Mar 18, 2017 01:32 PM EDT
MacBook Pro’s Touch Bar Hijacked By Pwn2Own Hackers; Exploits In Safari, Edge Confirms No OS Is Secure
The MacBook Pro with Touch Bar has been hijacked by Pwn2Own hackers during the Pwn2Own Security Conference and Competition in Vancouver. Other exploits include compromising Safari and even the heavily-guarded Edge, which aligns with the central theme of the competition that no operating system or application can be fully secured from hackers.
A team of Pwn2Own hackers was able to breach the Apple security to fully exploit Safari. This was accomplished by Samuel Groß and Niklas Baumstark by using a number of logic bugs to fully exploit Safari and took control of the MacOS on the MacBook Pro with Touch Bar. The two received $28,000 for their exploit that Baumstark revealed as only a partial success. Nonetheless, the two hackers won the crowd with its nifty message on the MacBook Pro's Touch Bar saying "pwned by niklasb and 5aelo" as posted in Groß's twitter account, Digital Trends reported.
The Pwn2Own hackers competition in Vancouver saw many impressive feats that are important to the tech community as hackers do their exploits in a safe environment. Moreover, the exploits will give developers vital information on how to further strengthen the security of their systems though Pwn2Own's organizers do not truly believe as unbreachable.
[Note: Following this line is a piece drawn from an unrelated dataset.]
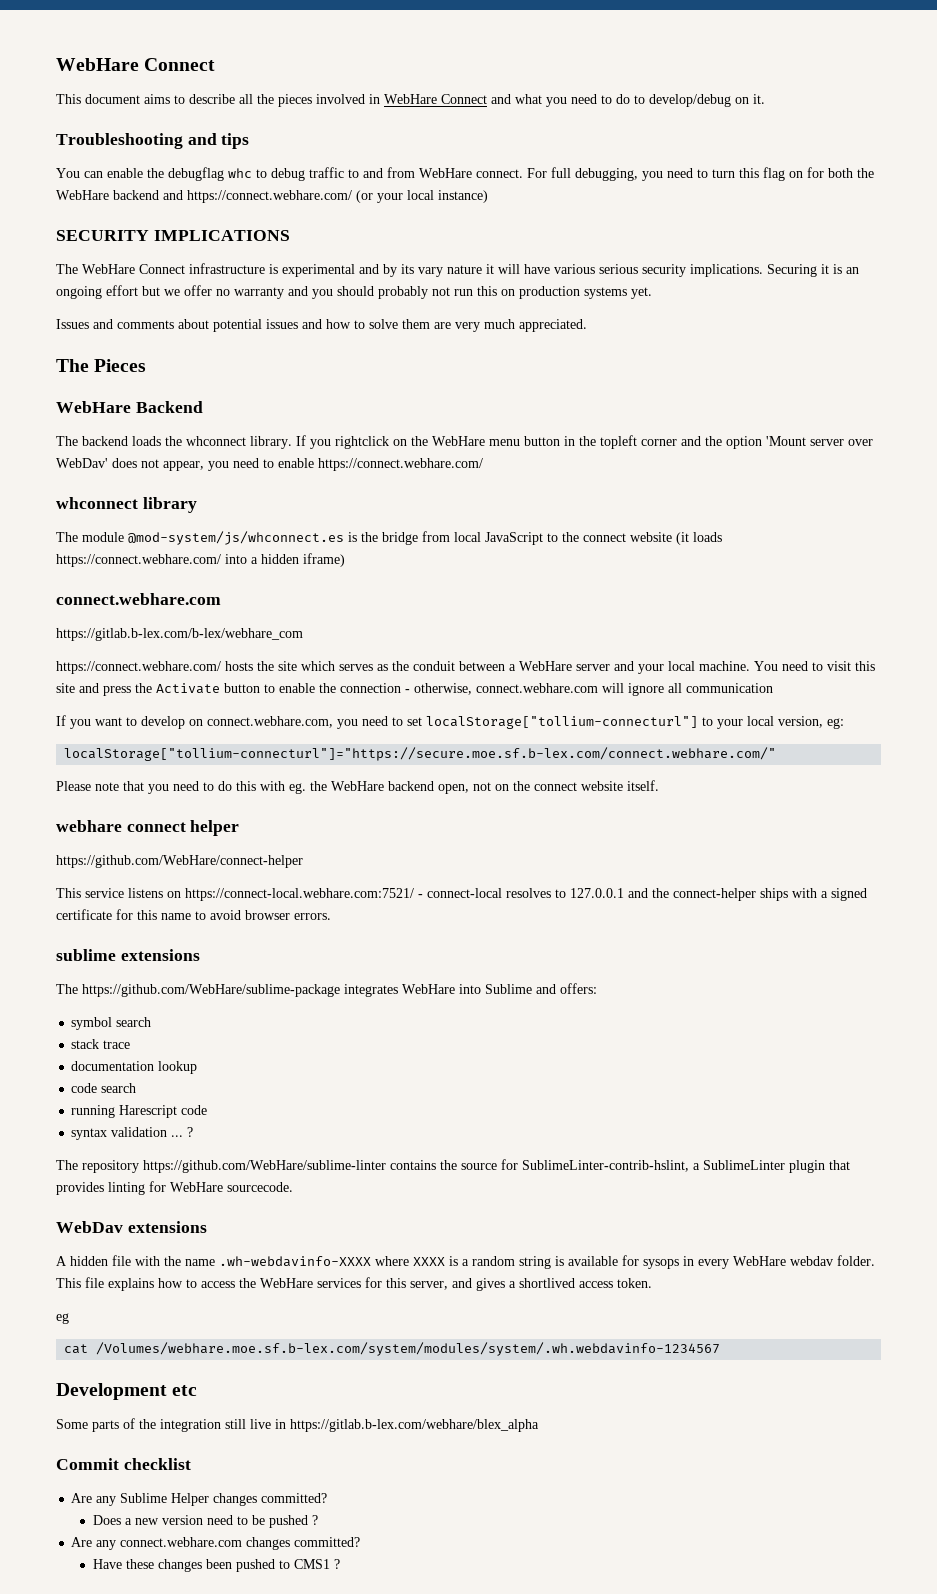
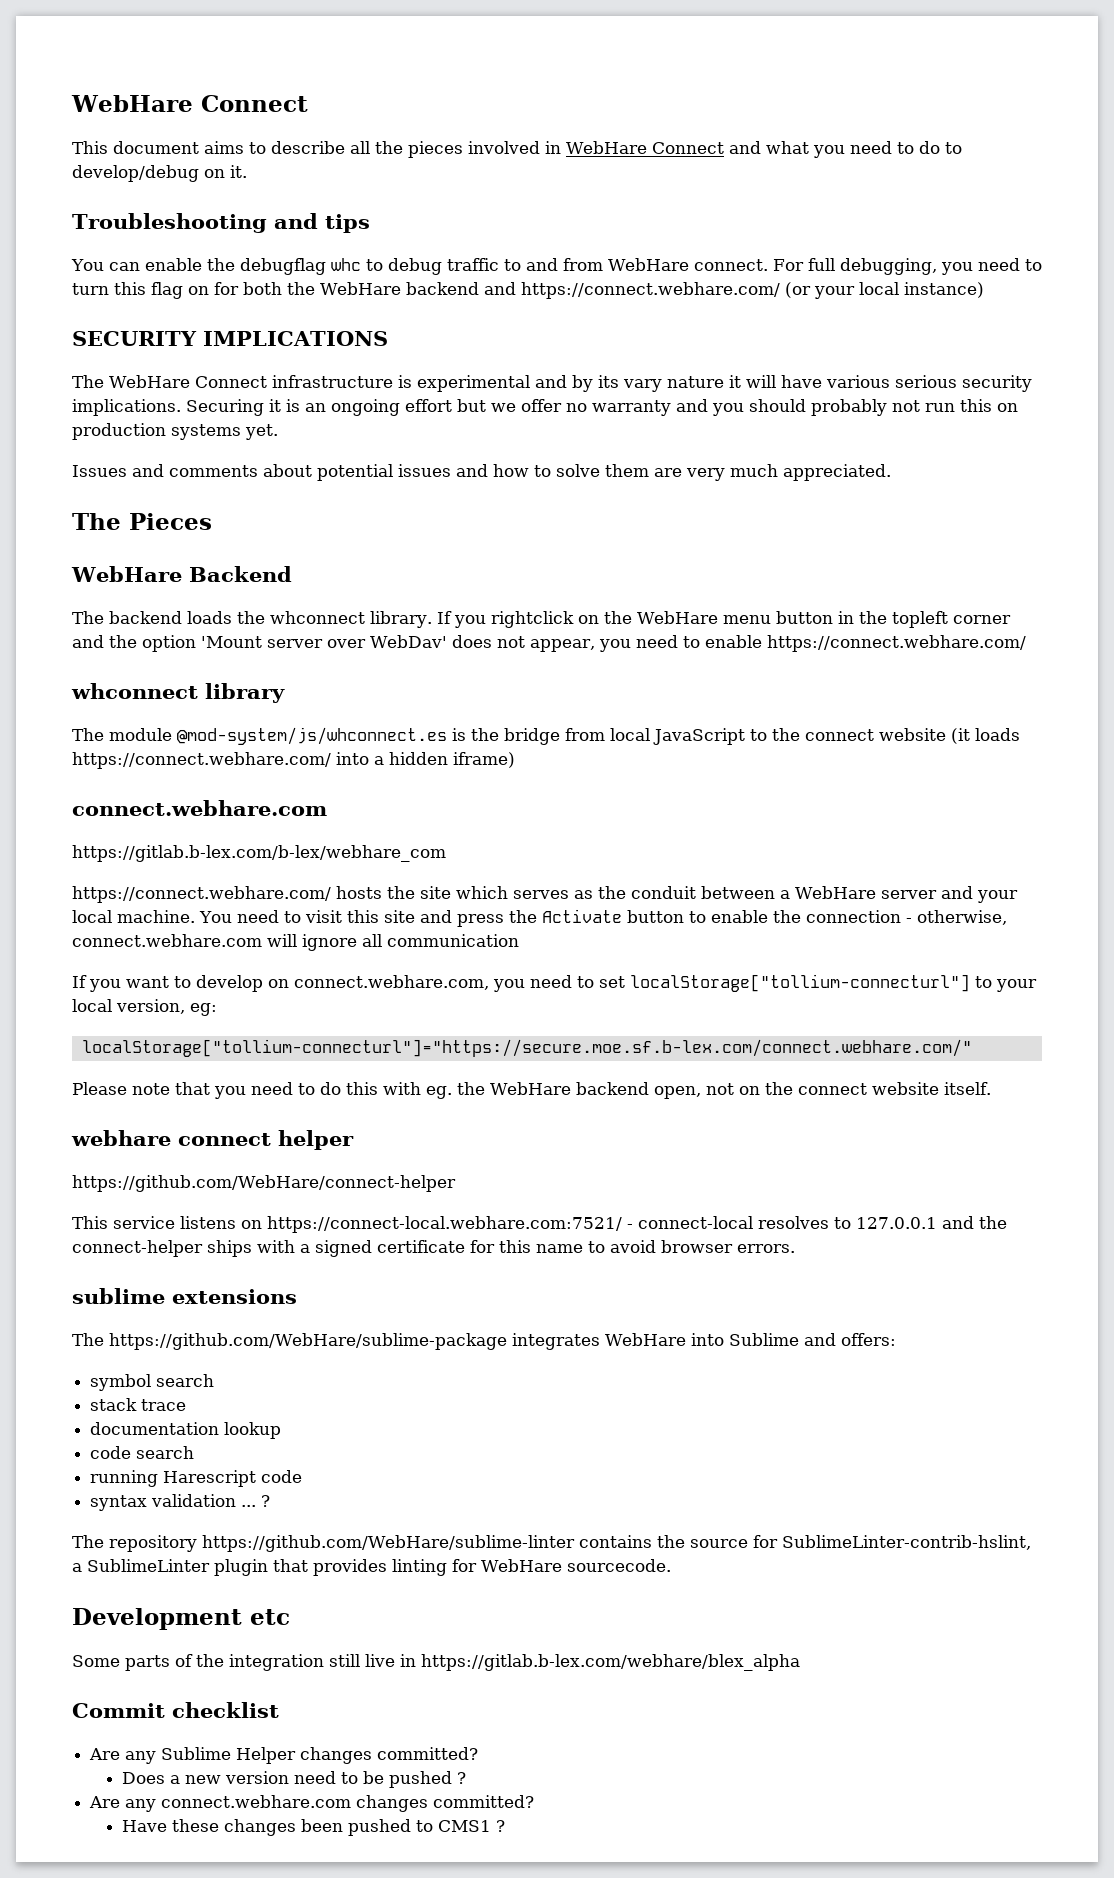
[56,1221,207,1233] [56,1255,875,1269] [56,1277,652,1291] [56,1313,69,1324] [64,1342,721,1356] // WebDav extensions // A hidden file with the name .wh-webdavinfo-XXXX where XXXX is a random string is available for sysops in every WebHare webdav folder. This file explains how to access the WebHare services for this server, and gives a shortlived access token. // eg // cat /Volumes/webhare.moe.sf.b-lex.com/system/modules/system/.wh.webdavinfo-1234567 -> (671, 1565) none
The most recent exploits last Friday morning belongs to Qihoo 360 team that was able to exploit the heavily-guarded Edge, which is considered by many security experts as one of the most secure browsers to date according to Arstechnica.
The Qihoo 360 compromised Edge by escaping the Windows virtual machine it runs on or the VMWare. This was accomplished by exploiting the heap overflow bug in the Windows kernel of Edge and the uninitialized buffer vulnerability in VMWare. The team received $105,000 cash prize for their exploits amidst other notable Pwn2Own hackers' exploits from the competition organized by the Trend Micro's Zero Day Initiative Group. The contest tries to replicate how a real-world zero-day market would be and how the tech community can better prepare for it.